◆ **Task objective**: When a line in the records contains the string "provided", copy that line.
# # # # #
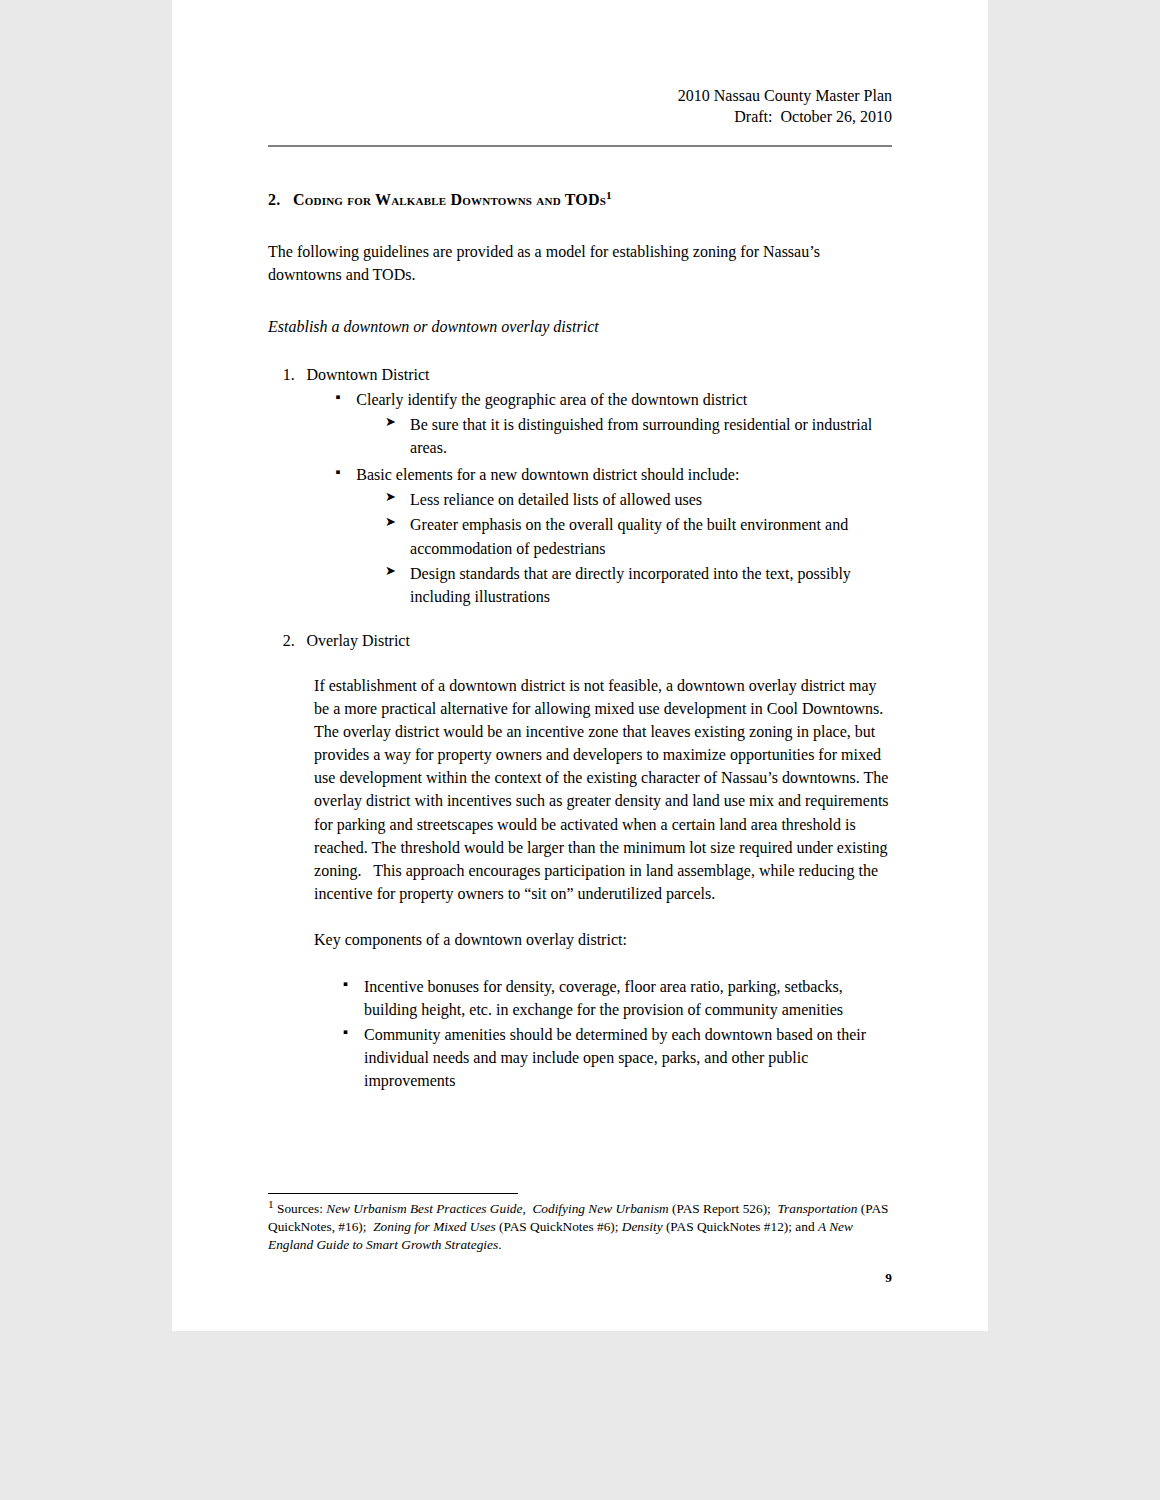2010 Nassau County Master Plan Draft: October 26, 2010
2. Coding for Walkable Downtowns and TODs1
The following guidelines are provided as a model for establishing zoning for Nassau’s downtowns and TODs.
Establish a downtown or downtown overlay district
Downtown District
Clearly identify the geographic area of the downtown district
Be sure that it is distinguished from surrounding residential or industrial areas.
Basic elements for a new downtown district should include:
Less reliance on detailed lists of allowed uses
Greater emphasis on the overall quality of the built environment and accommodation of pedestrians
Design standards that are directly incorporated into the text, possibly including illustrations
Overlay District
If establishment of a downtown district is not feasible, a downtown overlay district may be a more practical alternative for allowing mixed use development in Cool Downtowns. The overlay district would be an incentive zone that leaves existing zoning in place, but provides a way for property owners and developers to maximize opportunities for mixed use development within the context of the existing character of Nassau’s downtowns. The overlay district with incentives such as greater density and land use mix and requirements for parking and streetscapes would be activated when a certain land area threshold is reached. The threshold would be larger than the minimum lot size required under existing zoning. This approach encourages participation in land assemblage, while reducing the incentive for property owners to “sit on” underutilized parcels.
Key components of a downtown overlay district:
Incentive bonuses for density, coverage, floor area ratio, parking, setbacks, building height, etc. in exchange for the provision of community amenities
Community amenities should be determined by each downtown based on their individual needs and may include open space, parks, and other public improvements
1 Sources: New Urbanism Best Practices Guide, Codifying New Urbanism (PAS Report 526); Transportation (PAS QuickNotes, #16); Zoning for Mixed Uses (PAS QuickNotes #6); Density (PAS QuickNotes #12); and A New England Guide to Smart Growth Strategies.
9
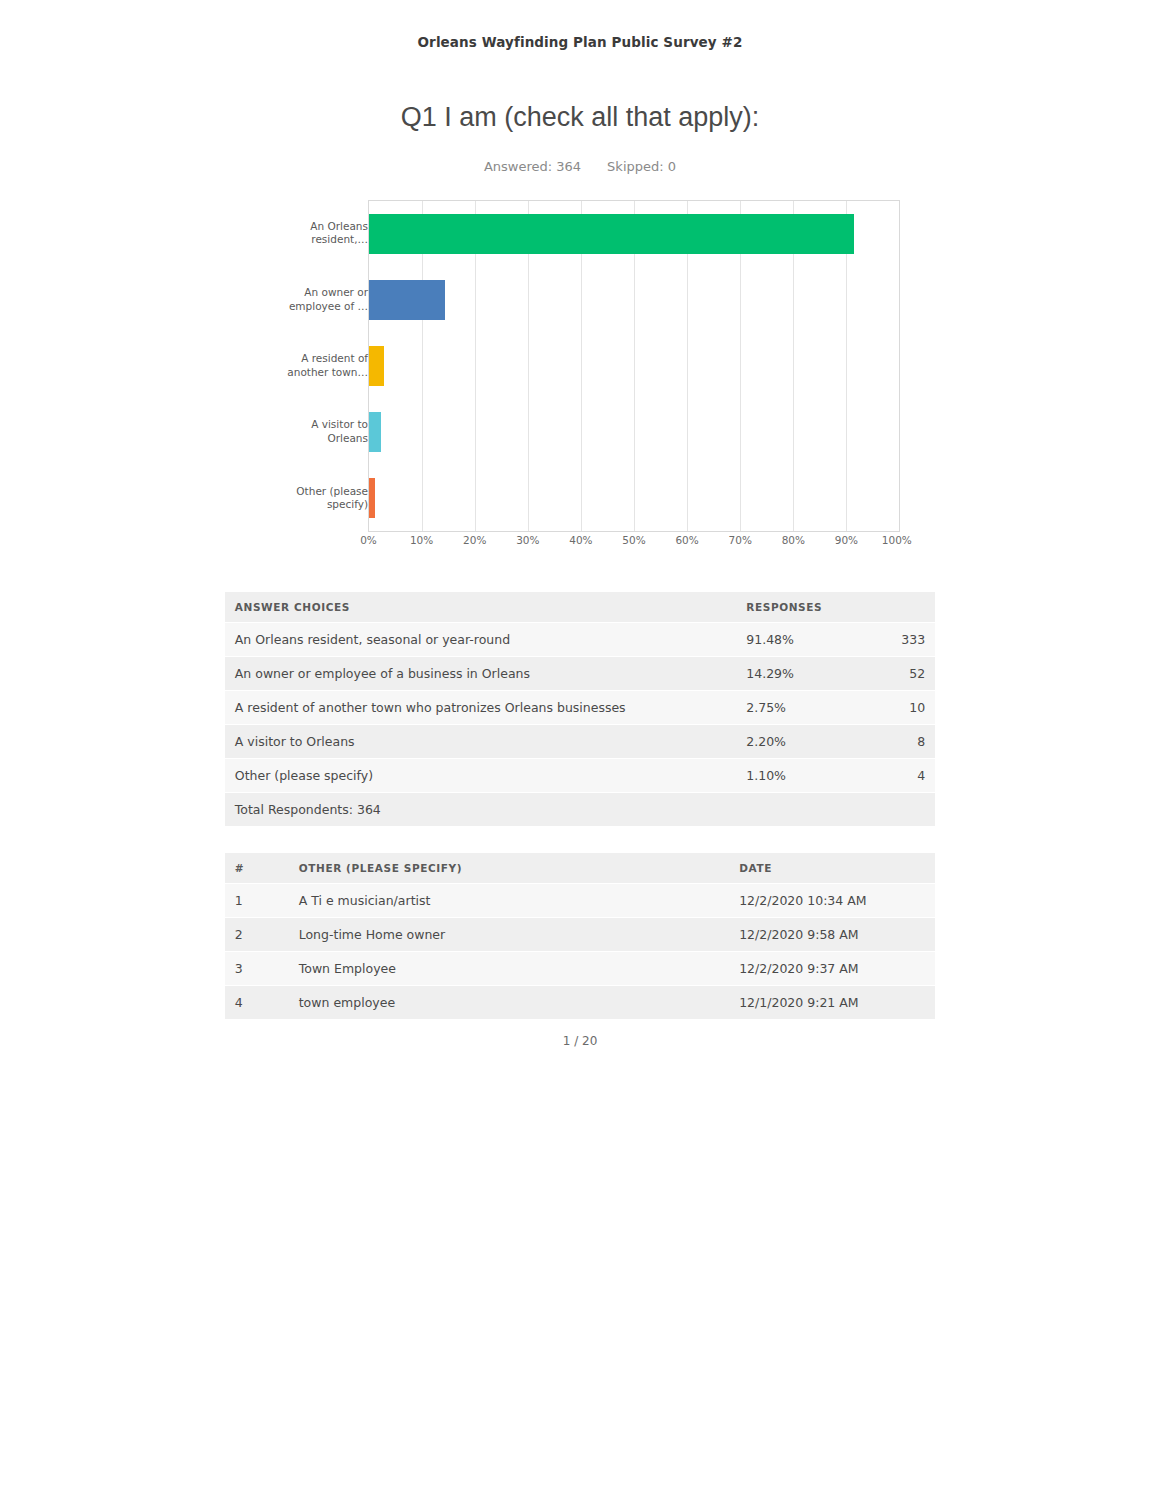Orleans Wayfinding Plan Public Survey #2
Q1 I am (check all that apply):
Answered: 364 Skipped: 0
| An Orleans resident,… | |
| An owner or employee of … | |
| A resident of another town… | |
| A visitor to Orleans | |
| Other (please specify) | |
| | 0% 10% 20% 30% 40% 50% 60% 70% 80% 90% 100% |
| ANSWER CHOICES | RESPONSES | |
| --- | --- | --- |
| An Orleans resident, seasonal or year-round | 91.48% | 333 |
| An owner or employee of a business in Orleans | 14.29% | 52 |
| A resident of another town who patronizes Orleans businesses | 2.75% | 10 |
| A visitor to Orleans | 2.20% | 8 |
| Other (please specify) | 1.10% | 4 |
| Total Respondents: 364 | | |
| # | OTHER (PLEASE SPECIFY) | DATE |
| --- | --- | --- |
| 1 | A Ti e musician/artist | 12/2/2020 10:34 AM |
| 2 | Long-time Home owner | 12/2/2020 9:58 AM |
| 3 | Town Employee | 12/2/2020 9:37 AM |
| 4 | town employee | 12/1/2020 9:21 AM |
1 / 20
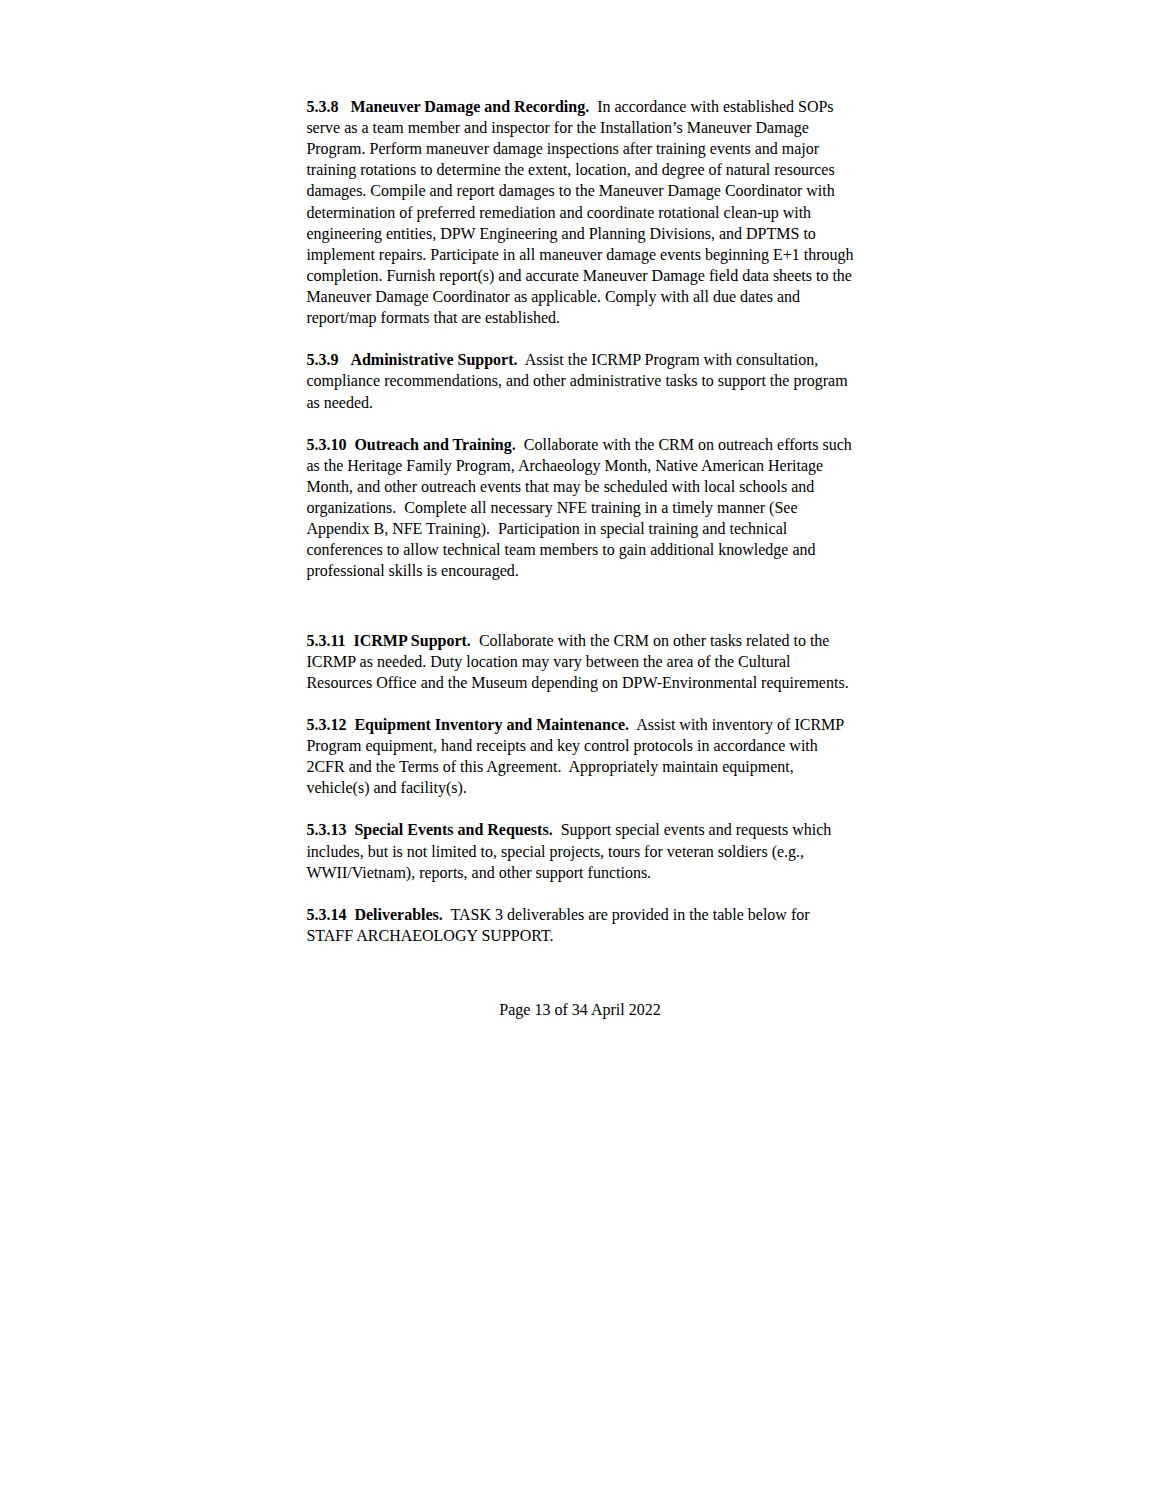5.3.8 Maneuver Damage and Recording. In accordance with established SOPs serve as a team member and inspector for the Installation’s Maneuver Damage Program. Perform maneuver damage inspections after training events and major training rotations to determine the extent, location, and degree of natural resources damages. Compile and report damages to the Maneuver Damage Coordinator with determination of preferred remediation and coordinate rotational clean-up with engineering entities, DPW Engineering and Planning Divisions, and DPTMS to implement repairs. Participate in all maneuver damage events beginning E+1 through completion. Furnish report(s) and accurate Maneuver Damage field data sheets to the Maneuver Damage Coordinator as applicable. Comply with all due dates and report/map formats that are established.
5.3.9 Administrative Support. Assist the ICRMP Program with consultation, compliance recommendations, and other administrative tasks to support the program as needed.
5.3.10 Outreach and Training. Collaborate with the CRM on outreach efforts such as the Heritage Family Program, Archaeology Month, Native American Heritage Month, and other outreach events that may be scheduled with local schools and organizations. Complete all necessary NFE training in a timely manner (See Appendix B, NFE Training). Participation in special training and technical conferences to allow technical team members to gain additional knowledge and professional skills is encouraged.
5.3.11 ICRMP Support. Collaborate with the CRM on other tasks related to the ICRMP as needed. Duty location may vary between the area of the Cultural Resources Office and the Museum depending on DPW-Environmental requirements.
5.3.12 Equipment Inventory and Maintenance. Assist with inventory of ICRMP Program equipment, hand receipts and key control protocols in accordance with 2CFR and the Terms of this Agreement. Appropriately maintain equipment, vehicle(s) and facility(s).
5.3.13 Special Events and Requests. Support special events and requests which includes, but is not limited to, special projects, tours for veteran soldiers (e.g., WWII/Vietnam), reports, and other support functions.
5.3.14 Deliverables. TASK 3 deliverables are provided in the table below for STAFF ARCHAEOLOGY SUPPORT.
Page 13 of 34 April 2022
# # # # #
◆ **Answer box**:
The following guidelines are provided as a model for establishing zoning for Nassau’s downtowns and TODs.
5.3.14 Deliverables. TASK 3 deliverables are provided in the table below for STAFF ARCHAEOLOGY SUPPORT.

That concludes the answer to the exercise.